Trois enseignements peuvent être retirés de la belle carrière qu’ont connue cette saison nos quatre clubs masculins, Noliko Maaseik, Knack Roeselare, Lindemans Alost, Par-ky Menen, dans les différentes compétitions mises sur pied par la Confédération européenne.

Il a été permis de constater que des clubs comme Noliko Maaseik et Knack Roeselare sont à même de faire d’excellents résultats contre des formations qui se trouvent toujours dans le coup au stade actuel des ½ finales de la Champions League mais tous deux ont, par rapport aux 7 clubs toujours en lice, un noyau par trop réduit de joueurs pouvant tenir un rôle d’importance, sinon décisif, pour espérer atteindre un jour soit les ½ finales proprement dites soit, qui sait, le Final 4. Le dernier match entre Novosibirsk et Noliko en apporta encore l’illustration. D’un côté, il y avait un ensemble fait d’une dizaine de joueurs capables de trouver place dans un match de haut niveau européen et, de l’autre, une équipe limbourgeoise qui a été héroïque dans la mesure même où elle dut évoluer avec deux centraux, bons en attaque, qui n’ont signé à eux deux que 3 blocs victorieux durant cinq sets et deux joueurs de poste 4 qui, l’un après l’autre, ont été complètement étouffés par les services et/ou les contres de l’équipe russe. Quand, par ailleurs, on a pu voir que la relation existant entre le coach de l’équipe limbourgeoise et Jolan Cox, qui avait pourtant été le principal artisan du mémorable succès de Noliko sur l’équipe championne de Pologne Zaksa Kedzierzyn-Kozle à Maaseik, semble avoir du plomb dans l’aile pour l’instant, on se rend vite compte que faire ce qu’ont réalisé Jelte Maan et ses équipiers face à Novosibirsk constitue un réel exploit tant le déséquilibre des forces en présence était manifeste.
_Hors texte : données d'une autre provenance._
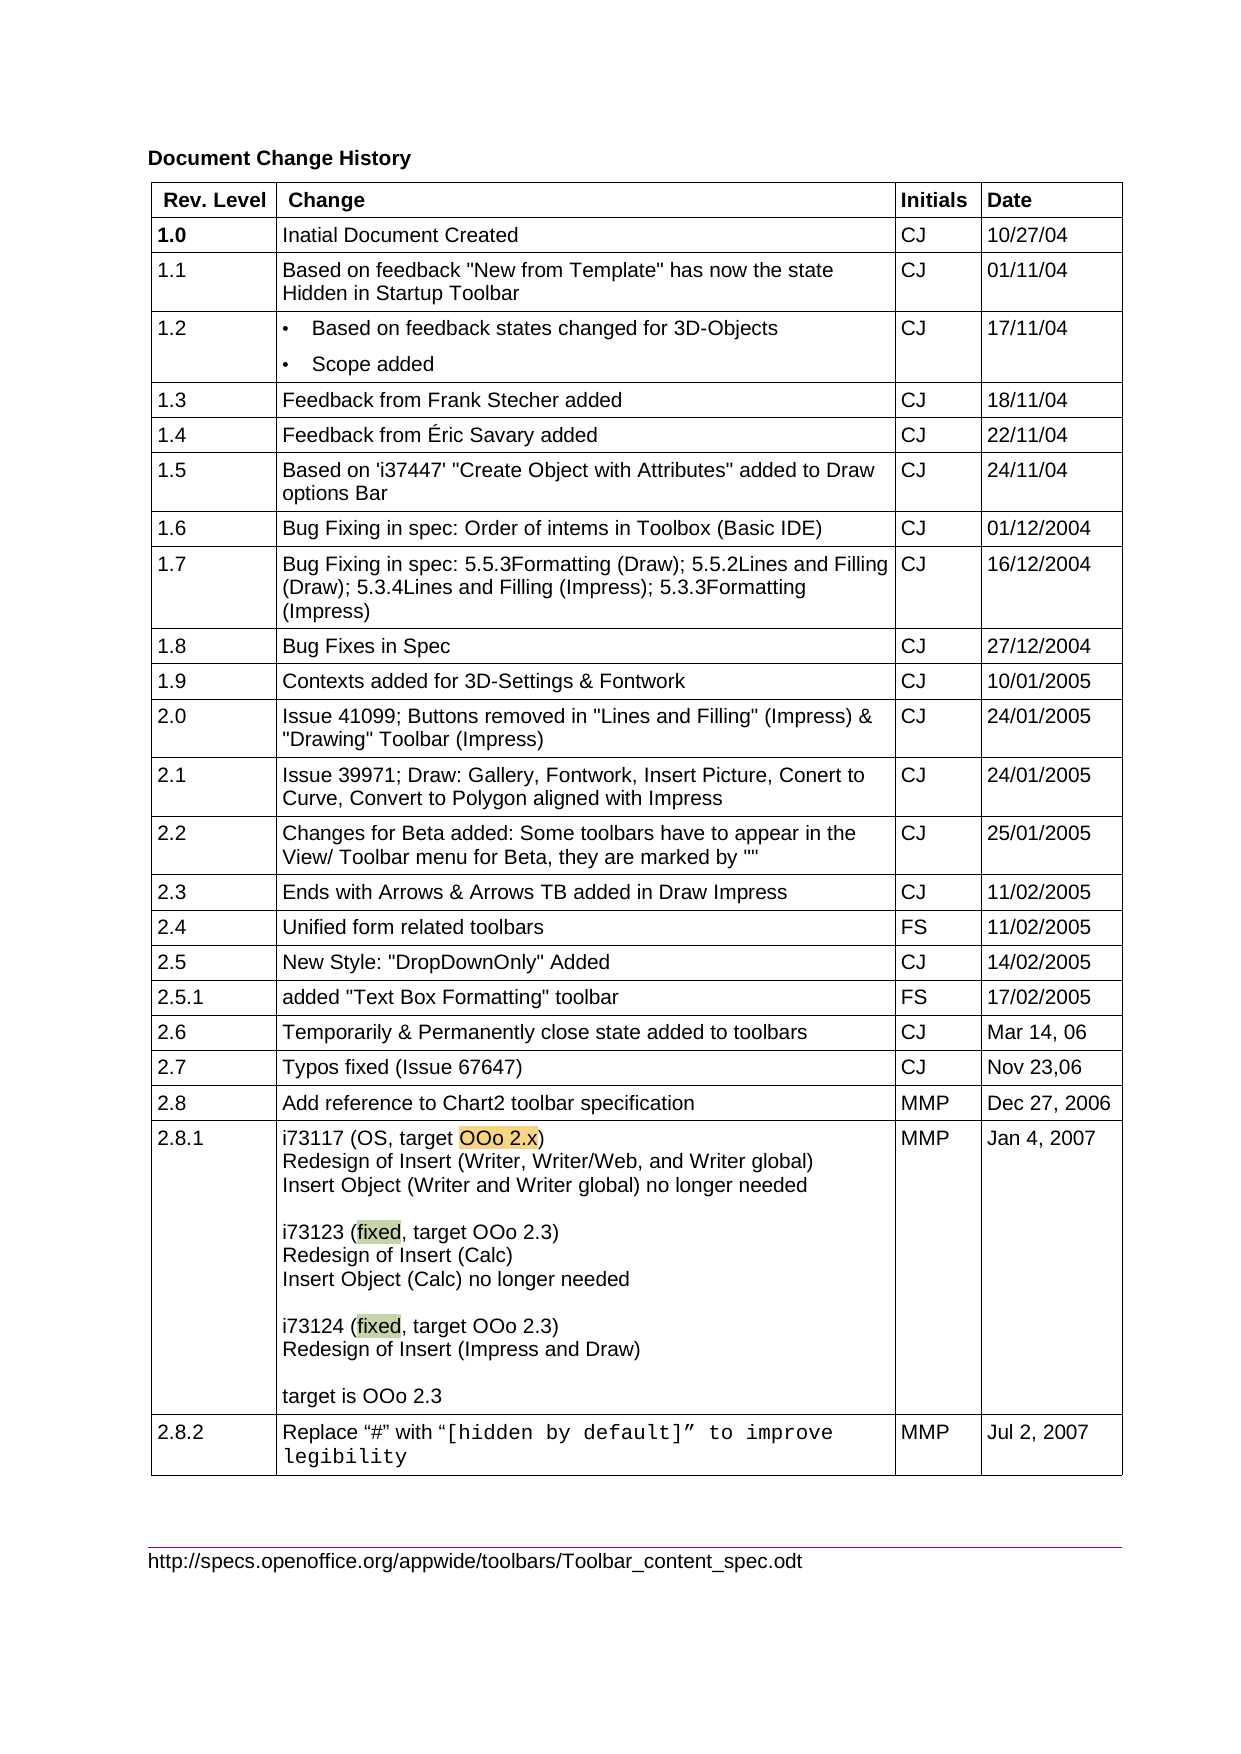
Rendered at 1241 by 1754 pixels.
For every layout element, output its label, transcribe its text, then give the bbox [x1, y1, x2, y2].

table_cell CJ [896, 312, 981, 382]
table_cell 16/12/2004 [982, 547, 1122, 628]
table_cell Ends with Arrows & Arrows TB added in Draw Impress [277, 875, 895, 910]
table_cell 2.3 [152, 875, 276, 910]
table_cell CJ [896, 946, 981, 980]
table_cell Replace “#” with “[hidden by default]” to improve legibility [277, 1415, 895, 1475]
table_cell Contexts added for 3D-Settings & Fontwork [277, 664, 895, 699]
table_cell 2.8.2 [152, 1415, 276, 1475]
table_cell 17/02/2005 [982, 981, 1122, 1015]
table_cell Issue 41099; Buttons removed in "Lines and Filling" (Impress) & "Drawing" Toolbar (Impress) [277, 700, 895, 757]
table_cell 1.2 [152, 312, 276, 382]
table_cell 2.6 [152, 1016, 276, 1050]
table_cell Add reference to Chart2 toolbar specification [277, 1086, 895, 1120]
table_cell CJ [896, 758, 981, 816]
table_cell 2.5 [152, 946, 276, 980]
table_cell Nov 23,06 [982, 1051, 1122, 1085]
table_cell Mar 14, 06 [982, 1016, 1122, 1050]
table_cell FS [896, 981, 981, 1015]
table_cell 11/02/2005 [982, 875, 1122, 910]
table_cell CJ [896, 817, 981, 874]
table_header Date [982, 183, 1122, 217]
table_cell 27/12/2004 [982, 629, 1122, 663]
table_cell Temporarily & Permanently close state added to toolbars [277, 1016, 895, 1050]
table_cell 2.7 [152, 1051, 276, 1085]
table_cell Based on feedback states changed for 3D-Objects Scope added [277, 312, 895, 382]
table_cell CJ [896, 453, 981, 511]
text Document Change History [148, 146, 1122, 170]
table_header Rev. Level [152, 183, 276, 217]
table_cell CJ [896, 383, 981, 417]
table_cell 25/01/2005 [982, 817, 1122, 874]
table_cell 14/02/2005 [982, 946, 1122, 980]
table_cell CJ [896, 512, 981, 546]
table_cell 2.5.1 [152, 981, 276, 1015]
table_cell MMP [896, 1415, 981, 1475]
table_cell Typos fixed (Issue 67647) [277, 1051, 895, 1085]
table_cell 2.8 [152, 1086, 276, 1120]
table_cell 1.3 [152, 383, 276, 417]
table_cell 1.9 [152, 664, 276, 699]
table_cell CJ [896, 253, 981, 311]
table_cell Feedback from Frank Stecher added [277, 383, 895, 417]
table_cell CJ [896, 664, 981, 699]
table_cell 2.1 [152, 758, 276, 816]
table_cell MMP [896, 1086, 981, 1120]
table_cell 1.4 [152, 418, 276, 452]
table_cell i73117 (OS, target OOo 2.x) Redesign of Insert (Writer, Writer/Web, and Writer global) Insert Object (Writer and Writer global) no longer needed i73123 (fixed, target OOo 2.3) Redesign of Insert (Calc) Insert Object (Calc) no longer needed i73124 (fixed, target OOo 2.3) Redesign of Insert (Impress and Draw) target is OOo 2.3 [277, 1121, 895, 1414]
table_cell 1.6 [152, 512, 276, 546]
table_cell 2.0 [152, 700, 276, 757]
table_cell Dec 27, 2006 [982, 1086, 1122, 1120]
table_header Change [277, 183, 895, 217]
table_header Initials [896, 183, 981, 217]
table_cell 1.0 [152, 218, 276, 252]
table_cell Feedback from Éric Savary added [277, 418, 895, 452]
table_cell Bug Fixing in spec: Order of intems in Toolbox (Basic IDE) [277, 512, 895, 546]
table_cell 1.7 [152, 547, 276, 628]
table_cell Jul 2, 2007 [982, 1415, 1122, 1475]
table_cell CJ [896, 1016, 981, 1050]
table_cell 10/01/2005 [982, 664, 1122, 699]
table_cell Bug Fixes in Spec [277, 629, 895, 663]
table_cell 1.5 [152, 453, 276, 511]
table_cell Based on 'i37447' "Create Object with Attributes" added to Draw options Bar [277, 453, 895, 511]
table_cell CJ [896, 547, 981, 628]
table_cell 10/27/04 [982, 218, 1122, 252]
table_cell FS [896, 911, 981, 945]
table_cell New Style: "DropDownOnly" Added [277, 946, 895, 980]
table_cell 2.2 [152, 817, 276, 874]
table_cell 18/11/04 [982, 383, 1122, 417]
table_cell CJ [896, 418, 981, 452]
table_cell 24/11/04 [982, 453, 1122, 511]
table_cell Inatial Document Created [277, 218, 895, 252]
table_cell added "Text Box Formatting" toolbar [277, 981, 895, 1015]
table_cell 17/11/04 [982, 312, 1122, 382]
table_cell 24/01/2005 [982, 700, 1122, 757]
table_cell CJ [896, 1051, 981, 1085]
table_cell 11/02/2005 [982, 911, 1122, 945]
table_cell Unified form related toolbars [277, 911, 895, 945]
table_cell Based on feedback "New from Template" has now the state Hidden in Startup Toolbar [277, 253, 895, 311]
table_cell 01/11/04 [982, 253, 1122, 311]
table_cell 1.1 [152, 253, 276, 311]
table_cell Jan 4, 2007 [982, 1121, 1122, 1414]
table_cell 22/11/04 [982, 418, 1122, 452]
table_cell 1.8 [152, 629, 276, 663]
table_cell Changes for Beta added: Some toolbars have to appear in the View/ Toolbar menu for Beta, they are marked by "" [277, 817, 895, 874]
table_cell CJ [896, 875, 981, 910]
table_cell CJ [896, 218, 981, 252]
table_cell Bug Fixing in spec: 5.5.3Formatting (Draw); 5.5.2Lines and Filling (Draw); 5.3.4Lines and Filling (Impress); 5.3.3Formatting (Impress) [277, 547, 895, 628]
table_cell Issue 39971; Draw: Gallery, Fontwork, Insert Picture, Conert to Curve, Convert to Polygon aligned with Impress [277, 758, 895, 816]
table_cell 2.8.1 [152, 1121, 276, 1414]
table_cell 2.4 [152, 911, 276, 945]
table_cell 24/01/2005 [982, 758, 1122, 816]
table_cell 01/12/2004 [982, 512, 1122, 546]
table_cell CJ [896, 629, 981, 663]
table_cell CJ [896, 700, 981, 757]
table_cell MMP [896, 1121, 981, 1414]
Un deuxième élément qui ressort de cette campagne, et plus encore de cette double confrontation entre Noliko Maaseik et Novosibirsk, est le peu d’écho fait par la Fédération Royale Belge de Volley-Ball et ses deux composantes à la qualité de toute cette série de belles prestations qui vaudront au volley-ball belge masculin d’avoir demain, c’est-à-dire la saison prochaine, cinq tickets européens alors qu’il n’en avait encore que quatre cette saison-ci. En effet, si l’on excepte bien évidemment le très louable travail d’information effectué par l’EuroMillions Volley League sur son site et sur sa page facebook, force est de déplorer que la FRBVB et ses composantes attitrées n’ont pas cru bon de faire la moindre annonce ou mise en situation des matches disputés par nos équipes de représentation tandis que le site Top Volley Belgium a fait état de tous ces matches une fois qu’ils avaient eu lieu. C’est plus que navrant dans la mesure même où ce n’est évidemment pas en se montrant aussi chiche sur la mise en avant de pareils résultats européens de nos clubs masculins que la Fédération, qui a en charge la promotion du volley-ball sous toutes ses formes, parviendra à convaincre de grands médias belges à accorder plus de rayonnement qu’ils n’en donnent pour l’heure à la cause de notre sport.

Le troisième sujet de réflexion qui ressort de toute cette campagne est celui qui a trait à la santé physique des joueurs. En effet, si jouer un match tous les trois ou quatre jours n’est pas, en soi, une épreuve surhumaine, il n’en demeure pas moins qu’il faut prendre en considération le fait que, pendant toute cette campagne européenne qui est très astreignante par son rythme et son degré d’exigence, tous ces joueurs effectuent des déplacements qui leur coûtent un état de fatigue dont on ne mesure pas assez justement ce que cela signifie en risques d’accident et en difficultés de récupération de fatigue. Ce calendrier infernal est à revoir pour ne pas tuer la poule aux oeufs d’or, c’est-à-dire pour ne pas exposer les joueurs à saturation et à danger. Pour des clubs qui disposent d’un noyau étoffé de joueurs de grande qualité, cette multiplication de matches importants comme le sont les matches européens, les matches de playoffs au plan national ou ceux des finales de Coupe ne pose pas le même problème que celui rencontré par les clubs aux effectifs plus restreints. C’est aussi pourquoi, si l’on veut que la notion de régularité reste un des principes défendus quand on parle de compétition, il serait plus que souhaitable de voir dirigeants de la Ligue Messieurs et dirigeants de la Fédération conférer rapidement pour examiner ensemble ce qu’il serait possible de faire, de commun accord, afin que les joueurs des clubs appelés à se trouver sur plusieurs fronts puissent disposer de plus de temps de repos ou, à tout le moins, pour qu’ils puissent prendre part à une compétition nationale autrement formatée et mieux étalée que ce n’est le cas pour l’heure.